At the end of January, Apellis’s Syfovre (pegcetacoplan) was approved by Australia’s Therapeutic Goods Administration (TGA) for “the every-other-month treatment of adult patients with geographic atrophy (GA) secondary to age-related macular degeneration (AMD) with an intact fovea and when central vision is threatened by GA lesion growth.”

The approval marks the first approved GA treatment for Australia, where more than 75,000 individuals are currently living with the disease. While the figure represents a substantially smaller commercial market for the drug than the US, it nonetheless marks a significant milestone for the country, as well as for Apellis’ revenue growth.

Syfovre has continued to dominate the US GA treatment landscape since its FDA approval in February 2023, with Apellis announcing that approximately 160,000 total doses of the medication had been distributed throughout that year, accounting for around 95 percent of GA patients in the US. At the JP Morgan Healthcare Conference (San Francisco, CA) in January 2025, the company reported net product revenues of $709 million for 2024, of which Syfovre was said to have generated $611 million. This represents a 120 percent annual sales growth for the drug, with over 510,000 injections performed in the country in 2024 (up 215 percent from 2023).

It should be noted that while Syfovre has been shown to slow progression of GA by around 14-20 percent, it has not been proven to improve eyesight or restore vision in these patients. Moreover, there have been a number of side-effects reported with the drug, including instances of wet AMD development, blurred vision, inflammation, and “bleeding beneath the clear lining of the eye,” as well as 13 documented cases of retinal vasculitis.

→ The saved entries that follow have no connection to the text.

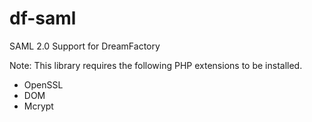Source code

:# df-saml

SAML 2.0 Support for DreamFactory

Note: This library requires the following PHP extensions to be installed.

- OpenSSL
- DOM
- Mcrypt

In light of these safety profile concerns, the drug has since been rejected by the UK’s Medicines and Healthcare products Regulatory Agency (MHRA). While it recognized that the treatment could slow GA progression, the MHRA was unconvinced by the drug’s ability to meaningfully improve GA patients’ vision.

The UK charity, The Macular Society, has referred to the rejection as “a significant setback for those affected by GA, who have been waiting for progress in managing this challenging condition.” On September 20, 2024, the European Medicines Agency (EMA) also rejected Syfovre, following a re-examination of an earlier rejection, which led Apellis CEO Cedric Francois to comment, “We are deeply disappointed by this outcome, which leaves millions of Europeans with GA without a treatment for this irreversible form of blindness.”